== Passage given ==
——

Library Instruction Program


Faculty librarians teach information literacy to students and faculty in a variety of ways in support of campus instructional programs. These efforts integrate research skills into the curriculum of General Education, graduate programs, and other programs as necessary, contributing to student success, persistence, time to graduation, graduation rates, and lifelong learning after graduation.


Program Mission Statement & Goals

The University Library’s Instruction Program supports the University’s educational mission and prepares lifelong learners by partnering with academic programs to develop students' information literacy skills in a highly dynamic research environment.

The Library’s Instruction Program goals are to:

  • Maintain a dynamic and multi-faceted program that reaches every CSU Stanislaus student

  • Ensure that all Stanislaus students graduate with college-level information literacy skills by collaborating with faculty

  • Engage with students to foster a passion for lifelong learning

  • Assess for continuing improvement

Pedagogy, Curriculum, and Embedded Librarianship

The library instruction program serves programs with in-person and online instruction. Librarians collaborate with the instructor on session goals, demonstrating research strategies, concepts, skills, tools, and time for students to practice. Our online tutorials, or "How-Tos" are tailored to courses or to broader goals. 

Rather than teach information literacy separately, librarians partner with faculty in their programs and courses to integrate information literacy into their instructional goals.   Although librarians are well placed to teach information literacy, faculty are also experts at citation and discipline-specific sources that upper division and graduate students must learn.  Best practices suggest that librarians and faculty collaborate in order to integrate information literacy instruction into the disciplinary writing process.

——

== Data entries ==
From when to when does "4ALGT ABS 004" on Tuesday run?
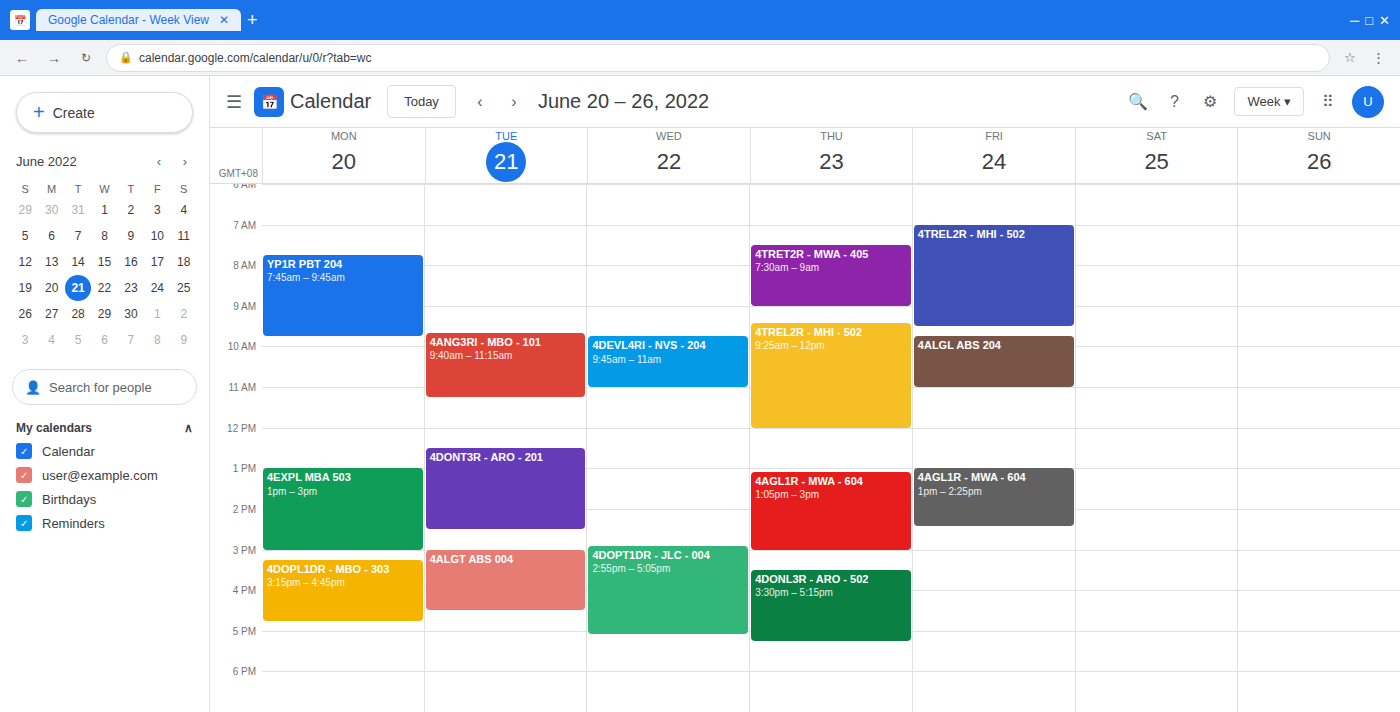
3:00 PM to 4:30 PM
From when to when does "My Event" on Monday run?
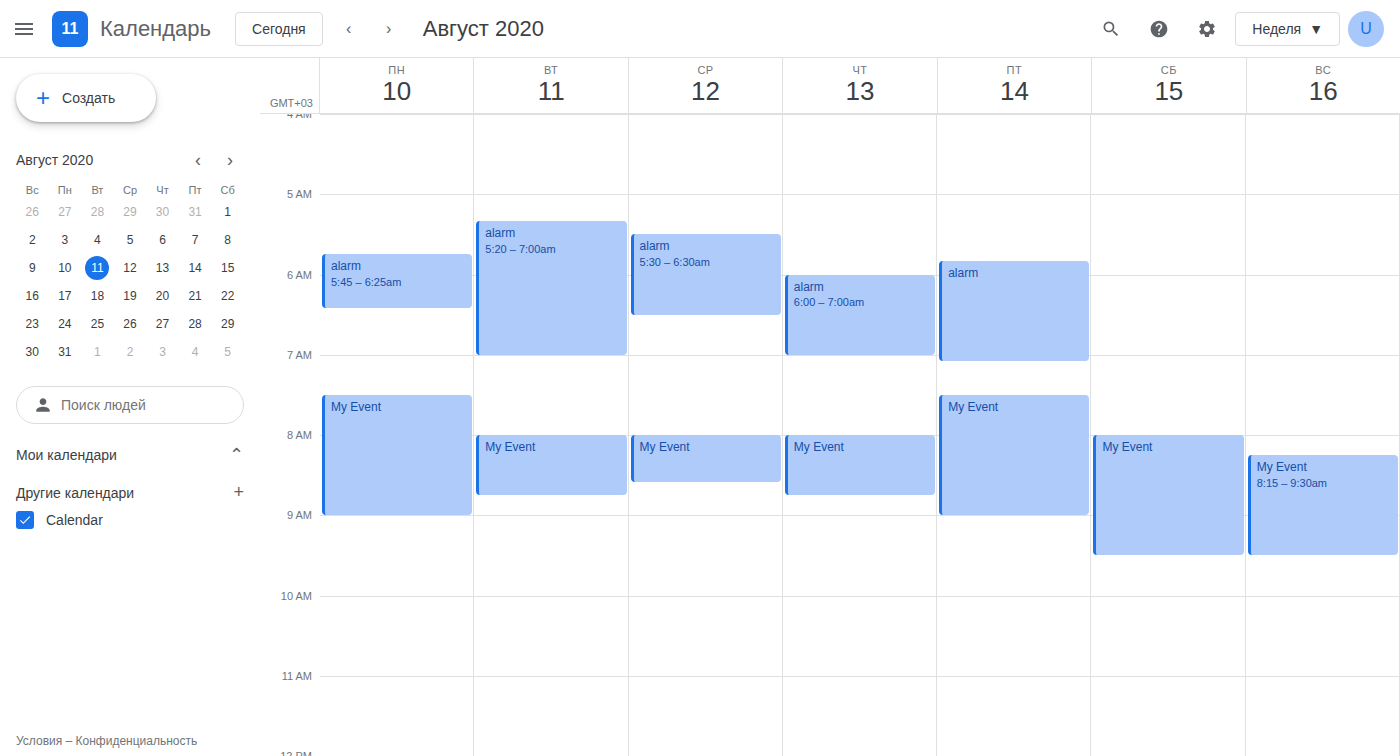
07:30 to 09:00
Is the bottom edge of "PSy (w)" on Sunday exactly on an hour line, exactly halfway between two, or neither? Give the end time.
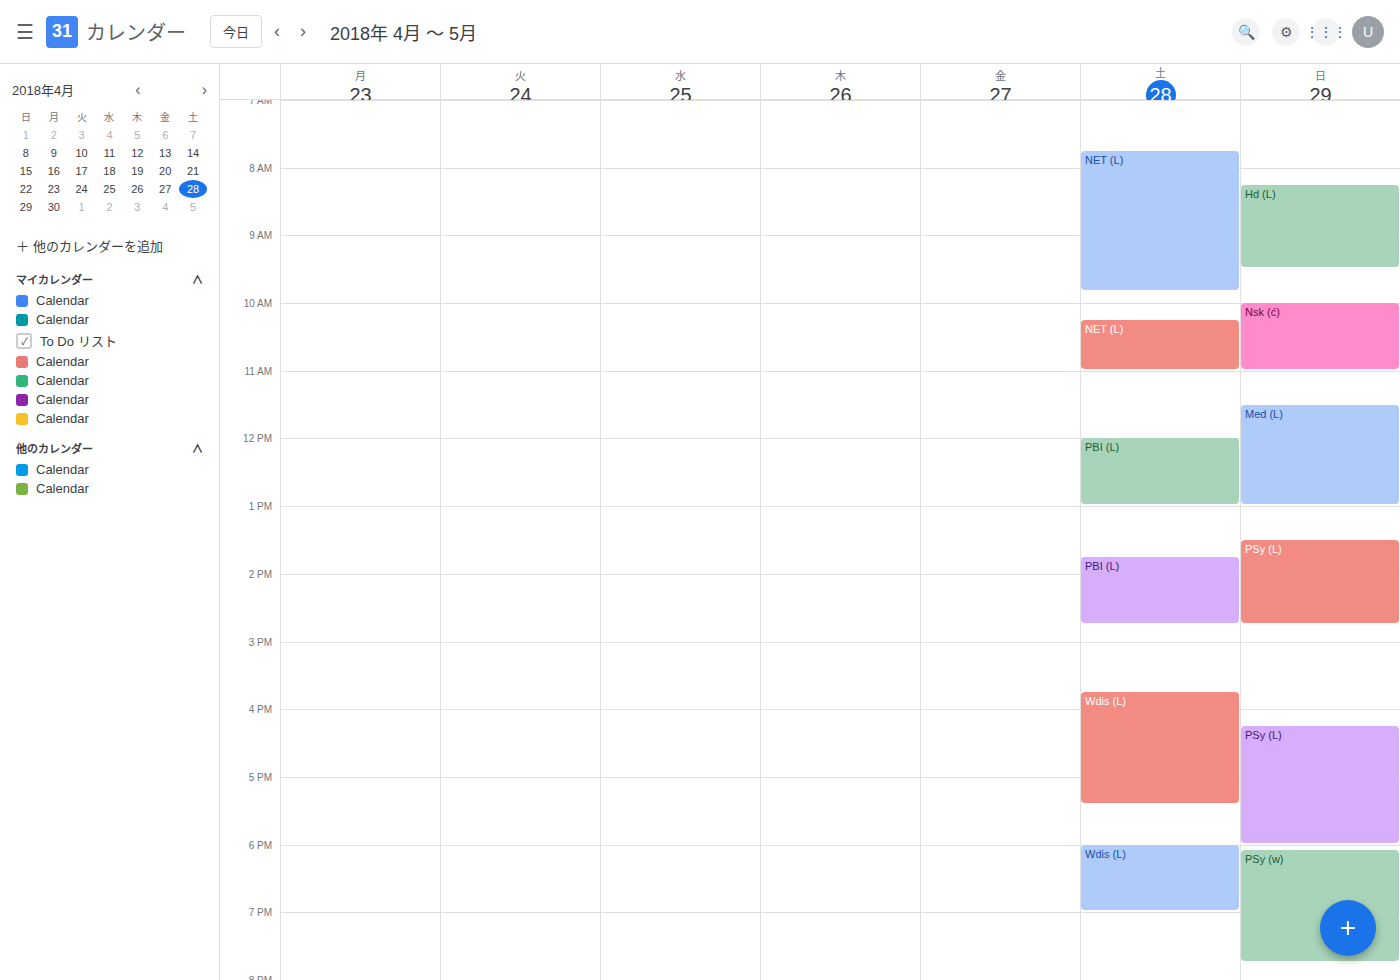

——

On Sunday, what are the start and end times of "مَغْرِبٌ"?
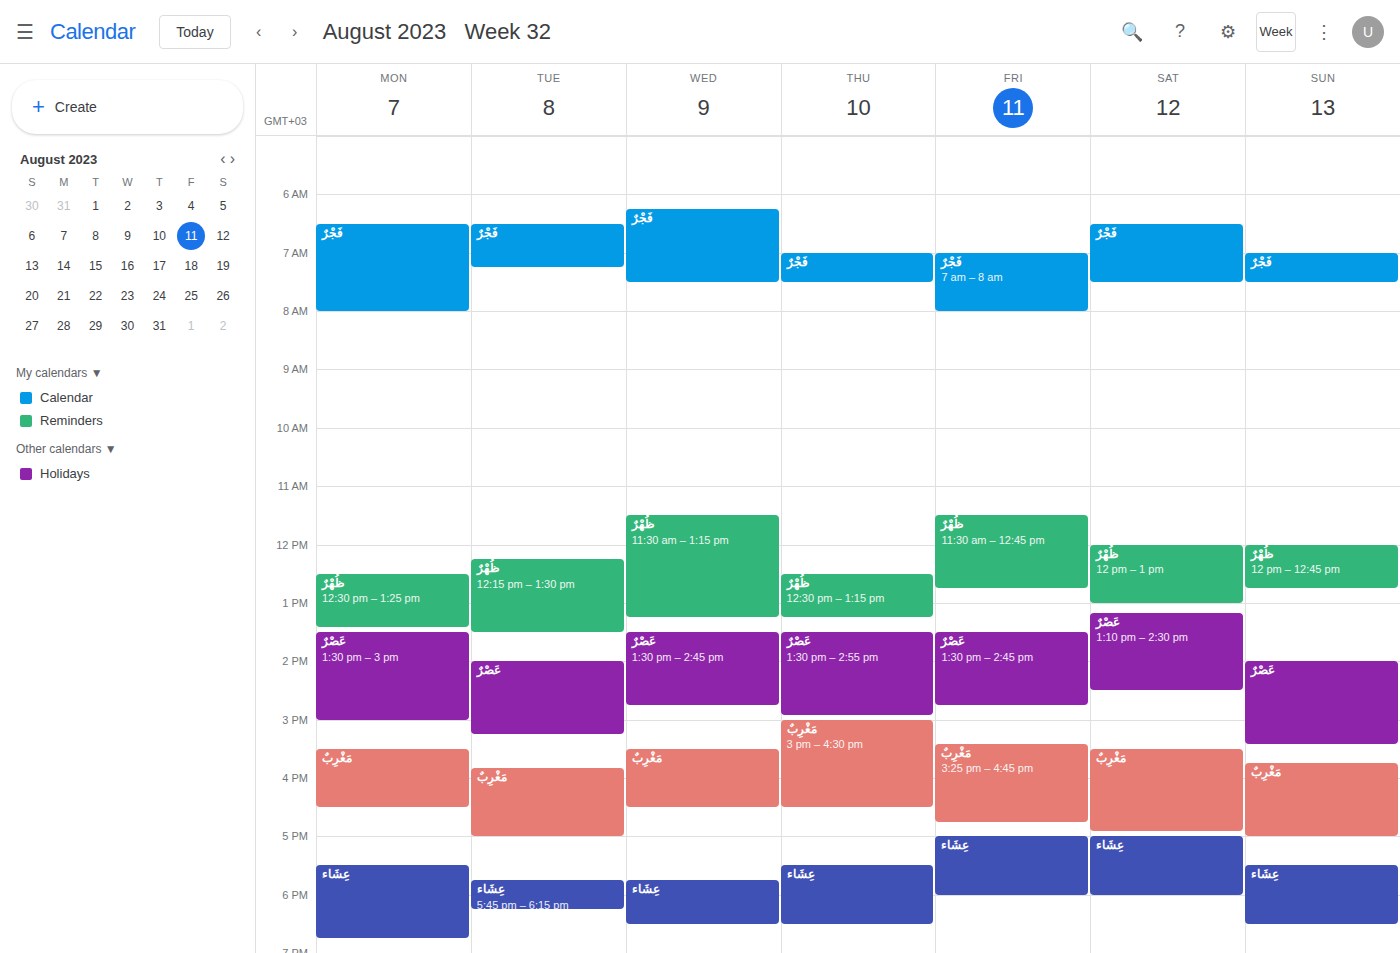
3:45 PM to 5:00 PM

——

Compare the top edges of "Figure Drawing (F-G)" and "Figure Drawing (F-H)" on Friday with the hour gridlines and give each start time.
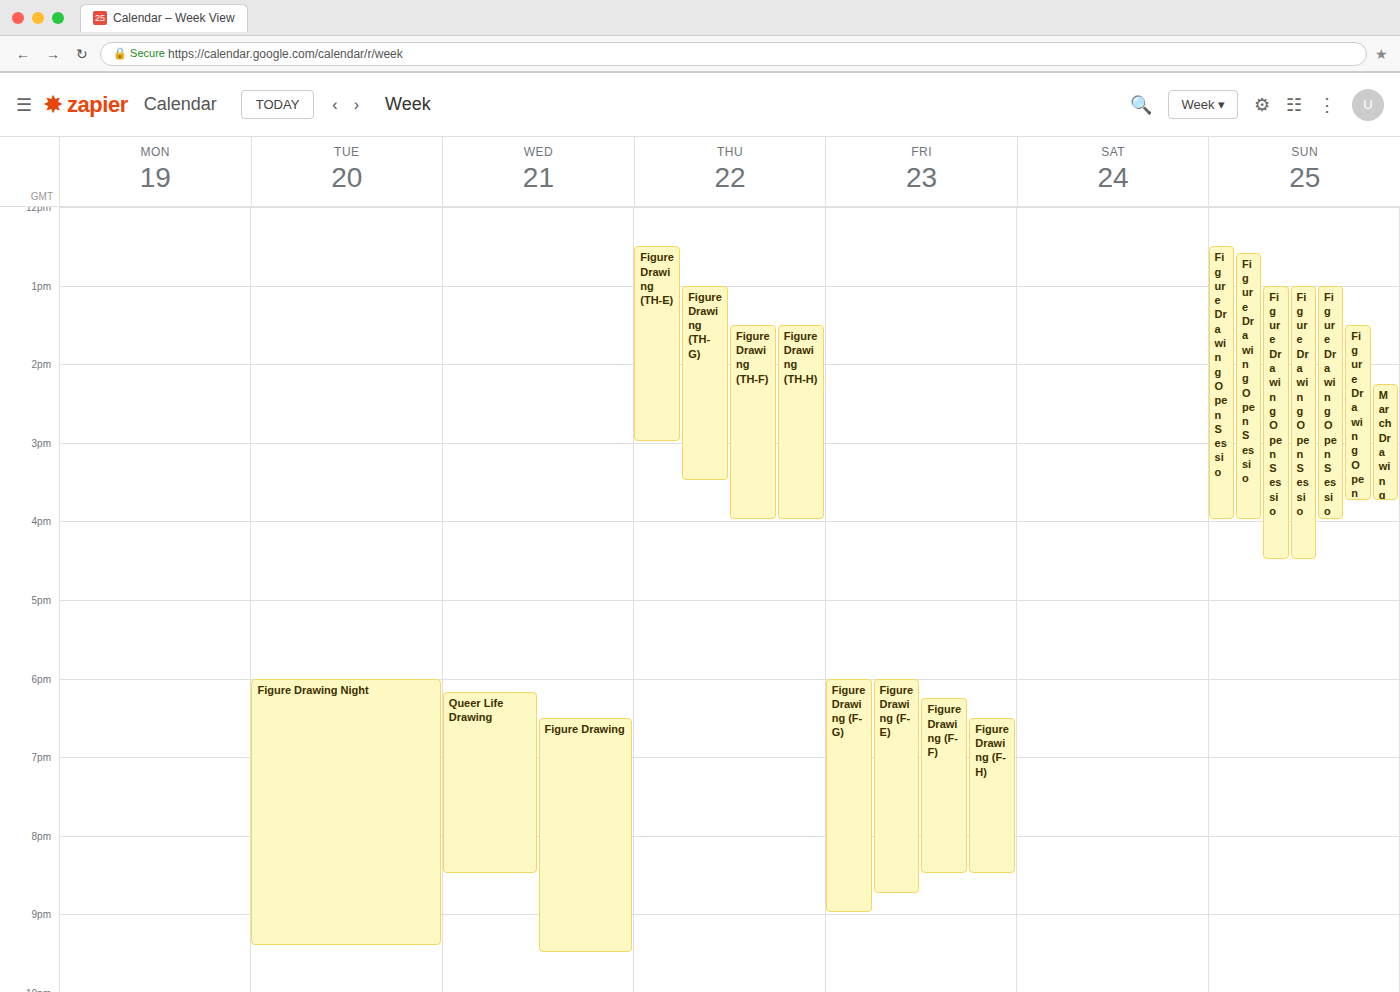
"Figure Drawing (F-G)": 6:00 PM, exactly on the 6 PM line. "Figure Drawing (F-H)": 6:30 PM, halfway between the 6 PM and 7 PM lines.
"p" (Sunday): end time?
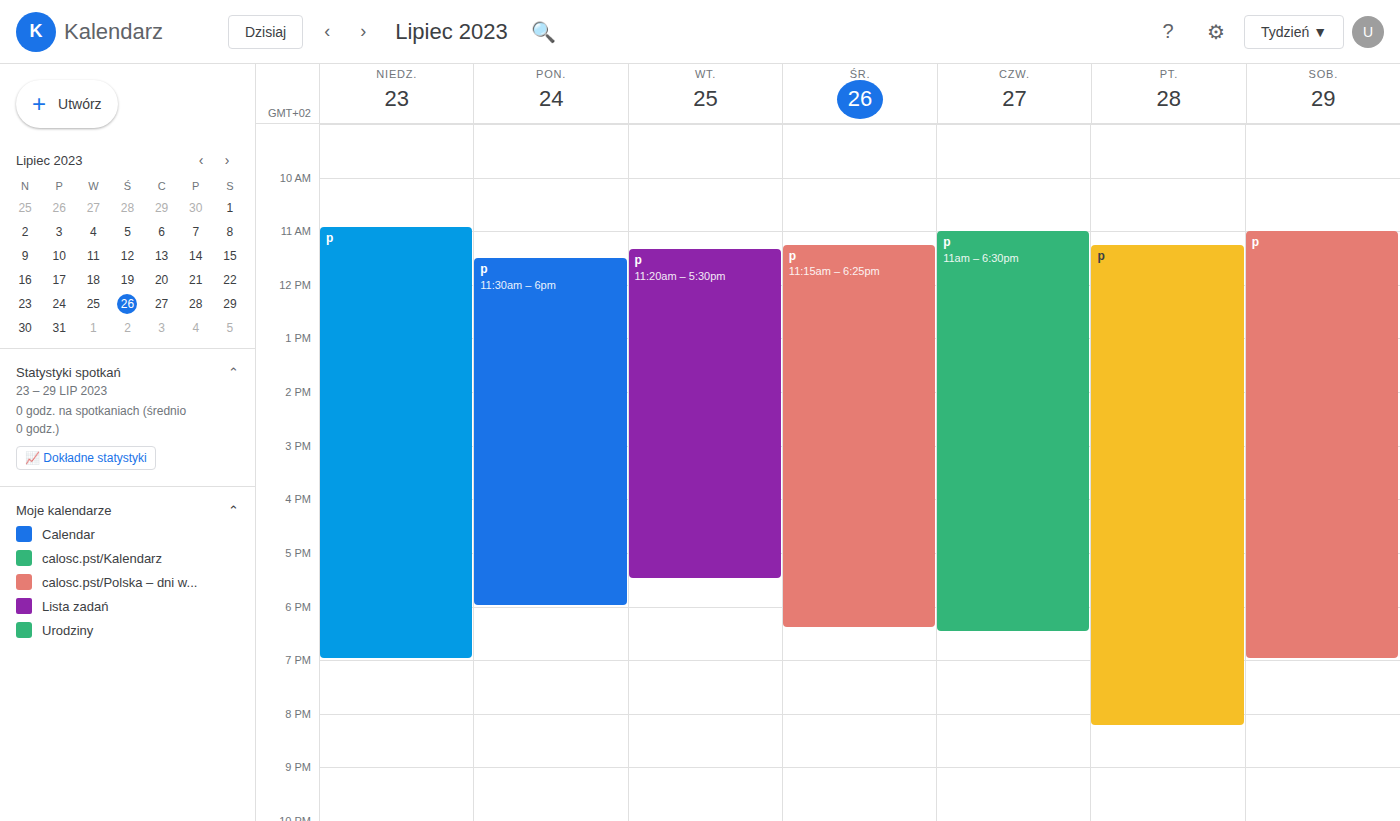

——

== Work instructions ==
**A)** In the passage on the library instruction program, why do librarians work with faculty to fold information literacy into courses instead of teaching it on its own? Answer in one to three sentences.
**B)** Recast the paragraph beginning "The library instruction program serves programs" from the passage on the library instruction program as a short bulleted list, keeping its main facts.
**C)** From the passage on the library instruction program, write out the text starting at "The library instruction" and ending at "disciplinary writing process.".

== Solution list ==
**A)** Librarians are well placed to teach information literacy, but faculty are also experts at citation and at the discipline-specific sources that upper-division and graduate students must learn. Best practices therefore suggest that the two groups collaborate to integrate information literacy instruction into the disciplinary writing process.

**B)**
- The program serves academic programs through both in-person and online instruction.
- Librarians and instructors collaborate on session goals.
- Sessions demonstrate research strategies, concepts, skills, and tools, and give students time to practice.
- Online tutorials, called "How-Tos," are tailored either to specific courses or to broader goals.

**C)**
The library instruction program serves programs with in-person and online instruction. Librarians collaborate with the instructor on session goals, demonstrating research strategies, concepts, skills, tools, and time for students to practice. Our online tutorials, or "How-Tos" are tailored to courses or to broader goals. 

Rather than teach information literacy separately, librarians partner with faculty in their programs and courses to integrate information literacy into their instructional goals.   Although librarians are well placed to teach information literacy, faculty are also experts at citation and discipline-specific sources that upper division and graduate students must learn.  Best practices suggest that librarians and faculty collaborate in order to integrate information literacy instruction into the disciplinary writing process.